The rate of recovery in the UK appeared to slow over the previous week as Manufacturing, Construction and Services PMI’s all missed expectations. Manufacturing production numbers also came in flat against forecasts for marginal growth.

The deterioration in the economic data department sent the pound into decline but did little to deter the FTSE which has maintained its bullish stance close to previous highs.

The resilience of the FTSE comes despite gloomy updates from some of the UK retailers. Tesco, Morrison’s and Marks & Spencer’s all posted disappointing performances throughout the closing stages of last year.

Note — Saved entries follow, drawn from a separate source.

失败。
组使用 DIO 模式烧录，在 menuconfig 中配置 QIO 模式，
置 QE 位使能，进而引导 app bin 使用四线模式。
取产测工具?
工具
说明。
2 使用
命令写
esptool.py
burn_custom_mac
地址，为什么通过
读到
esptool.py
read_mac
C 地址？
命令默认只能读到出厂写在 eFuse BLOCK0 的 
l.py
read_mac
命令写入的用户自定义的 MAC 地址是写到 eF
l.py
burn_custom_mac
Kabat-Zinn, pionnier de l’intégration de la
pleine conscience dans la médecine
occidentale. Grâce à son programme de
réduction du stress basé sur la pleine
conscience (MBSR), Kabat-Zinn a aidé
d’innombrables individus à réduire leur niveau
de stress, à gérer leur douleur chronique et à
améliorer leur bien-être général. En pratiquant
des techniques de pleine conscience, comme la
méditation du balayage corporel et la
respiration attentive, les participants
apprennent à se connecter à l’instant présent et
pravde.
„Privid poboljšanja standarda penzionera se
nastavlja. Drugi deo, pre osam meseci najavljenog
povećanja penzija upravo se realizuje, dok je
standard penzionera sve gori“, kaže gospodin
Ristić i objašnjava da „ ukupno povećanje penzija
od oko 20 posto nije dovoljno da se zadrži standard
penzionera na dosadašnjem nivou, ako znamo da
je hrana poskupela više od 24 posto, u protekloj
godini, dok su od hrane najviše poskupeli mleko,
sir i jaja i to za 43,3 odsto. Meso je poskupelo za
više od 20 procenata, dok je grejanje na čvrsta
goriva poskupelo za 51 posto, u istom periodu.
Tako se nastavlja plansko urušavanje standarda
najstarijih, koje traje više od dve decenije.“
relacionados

Despite the poorer numbers emerging from most of the big four, J Sainsbury’s gave a positive update which showed earnings increased by 7% over the period.

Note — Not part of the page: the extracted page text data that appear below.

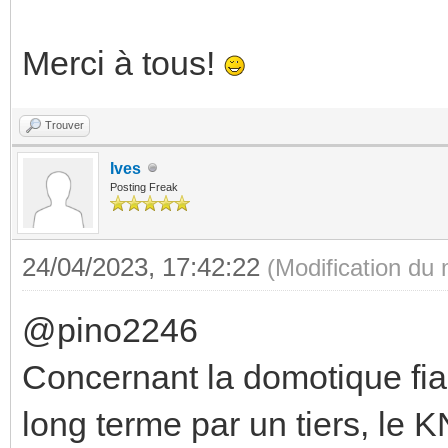
Merci à tous!
Trouver
Ives
Posting Freak
24/04/2023, 17:42:22
(Modification du
@pino2246
Concernant la domotique fia
long terme par un tiers, le 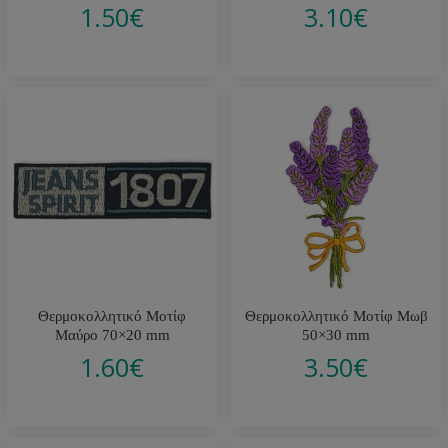
1.50
€
3.10
€
Θερμοκολλητικό Μοτίφ
Θερμοκολλητικό Μοτίφ Μωβ
Μαύρο 70×20 mm
50×30 mm
1.60
€
3.50
€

The Bank of England kept rates unchanged this week, as expected, while the governor refrained from issuing more guidance on interest rates. This is as unemployment in both the UK and the US continues to fall faster than initial policy maker forecasts.

The continued decline in unemployment, along with the subsidence of inflation sees consumer incomes as a likely candidate for the next focus flavour of the month. This is particularly the case in the UK where incomes have declined or stagnated for a number of years

Many analysts believe a question mark will remain over the durability of the UK recovery until this trend is reversed. This is due to the UK economy’s reliance upon consumer spending.